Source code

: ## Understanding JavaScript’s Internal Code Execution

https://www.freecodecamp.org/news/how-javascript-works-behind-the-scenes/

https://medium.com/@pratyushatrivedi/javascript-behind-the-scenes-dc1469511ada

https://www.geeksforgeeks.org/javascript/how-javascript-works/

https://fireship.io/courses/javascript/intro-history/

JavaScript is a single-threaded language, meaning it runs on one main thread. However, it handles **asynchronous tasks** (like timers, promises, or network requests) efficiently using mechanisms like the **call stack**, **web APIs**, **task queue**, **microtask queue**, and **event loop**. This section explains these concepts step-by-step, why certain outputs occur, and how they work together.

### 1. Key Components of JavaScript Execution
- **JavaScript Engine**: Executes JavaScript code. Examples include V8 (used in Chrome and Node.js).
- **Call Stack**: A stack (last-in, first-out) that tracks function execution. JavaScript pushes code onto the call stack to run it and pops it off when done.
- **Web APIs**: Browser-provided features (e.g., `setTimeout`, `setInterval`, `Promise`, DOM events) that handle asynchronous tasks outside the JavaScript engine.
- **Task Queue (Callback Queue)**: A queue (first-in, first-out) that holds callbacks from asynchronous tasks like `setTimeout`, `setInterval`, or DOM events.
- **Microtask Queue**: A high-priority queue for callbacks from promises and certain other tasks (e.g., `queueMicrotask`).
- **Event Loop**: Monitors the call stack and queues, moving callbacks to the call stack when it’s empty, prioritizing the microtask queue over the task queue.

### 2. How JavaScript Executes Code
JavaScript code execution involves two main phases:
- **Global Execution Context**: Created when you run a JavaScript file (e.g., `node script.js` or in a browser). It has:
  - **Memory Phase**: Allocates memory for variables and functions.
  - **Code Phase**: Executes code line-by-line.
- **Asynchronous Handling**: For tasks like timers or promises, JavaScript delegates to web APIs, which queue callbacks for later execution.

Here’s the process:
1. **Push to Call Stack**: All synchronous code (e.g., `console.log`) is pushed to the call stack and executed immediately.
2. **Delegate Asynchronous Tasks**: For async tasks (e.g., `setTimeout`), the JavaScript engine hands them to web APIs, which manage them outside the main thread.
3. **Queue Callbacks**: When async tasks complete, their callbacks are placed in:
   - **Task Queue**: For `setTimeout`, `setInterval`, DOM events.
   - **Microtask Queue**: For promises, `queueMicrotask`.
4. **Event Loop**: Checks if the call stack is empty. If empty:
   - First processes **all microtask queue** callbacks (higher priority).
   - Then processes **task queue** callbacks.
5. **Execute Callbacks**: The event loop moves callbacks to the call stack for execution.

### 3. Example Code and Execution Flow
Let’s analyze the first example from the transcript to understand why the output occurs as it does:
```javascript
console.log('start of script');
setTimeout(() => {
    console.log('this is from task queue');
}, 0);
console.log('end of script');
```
----
Retype the listing above, exactly and in full.

Source code

: ## Understanding JavaScript’s Internal Code Execution

https://www.freecodecamp.org/news/how-javascript-works-behind-the-scenes/

https://medium.com/@pratyushatrivedi/javascript-behind-the-scenes-dc1469511ada

https://www.geeksforgeeks.org/javascript/how-javascript-works/

https://fireship.io/courses/javascript/intro-history/

JavaScript is a single-threaded language, meaning it runs on one main thread. However, it handles **asynchronous tasks** (like timers, promises, or network requests) efficiently using mechanisms like the **call stack**, **web APIs**, **task queue**, **microtask queue**, and **event loop**. This section explains these concepts step-by-step, why certain outputs occur, and how they work together.

### 1. Key Components of JavaScript Execution
- **JavaScript Engine**: Executes JavaScript code. Examples include V8 (used in Chrome and Node.js).
- **Call Stack**: A stack (last-in, first-out) that tracks function execution. JavaScript pushes code onto the call stack to run it and pops it off when done.
- **Web APIs**: Browser-provided features (e.g., `setTimeout`, `setInterval`, `Promise`, DOM events) that handle asynchronous tasks outside the JavaScript engine.
- **Task Queue (Callback Queue)**: A queue (first-in, first-out) that holds callbacks from asynchronous tasks like `setTimeout`, `setInterval`, or DOM events.
- **Microtask Queue**: A high-priority queue for callbacks from promises and certain other tasks (e.g., `queueMicrotask`).
- **Event Loop**: Monitors the call stack and queues, moving callbacks to the call stack when it’s empty, prioritizing the microtask queue over the task queue.

### 2. How JavaScript Executes Code
JavaScript code execution involves two main phases:
- **Global Execution Context**: Created when you run a JavaScript file (e.g., `node script.js` or in a browser). It has:
  - **Memory Phase**: Allocates memory for variables and functions.
  - **Code Phase**: Executes code line-by-line.
- **Asynchronous Handling**: For tasks like timers or promises, JavaScript delegates to web APIs, which queue callbacks for later execution.

Here’s the process:
1. **Push to Call Stack**: All synchronous code (e.g., `console.log`) is pushed to the call stack and executed immediately.
2. **Delegate Asynchronous Tasks**: For async tasks (e.g., `setTimeout`), the JavaScript engine hands them to web APIs, which manage them outside the main thread.
3. **Queue Callbacks**: When async tasks complete, their callbacks are placed in:
   - **Task Queue**: For `setTimeout`, `setInterval`, DOM events.
   - **Microtask Queue**: For promises, `queueMicrotask`.
4. **Event Loop**: Checks if the call stack is empty. If empty:
   - First processes **all microtask queue** callbacks (higher priority).
   - Then processes **task queue** callbacks.
5. **Execute Callbacks**: The event loop moves callbacks to the call stack for execution.

### 3. Example Code and Execution Flow
Let’s analyze the first example from the transcript to understand why the output occurs as it does:
```javascript
console.log('start of script');
setTimeout(() => {
    console.log('this is from task queue');
}, 0);
console.log('end of script');
```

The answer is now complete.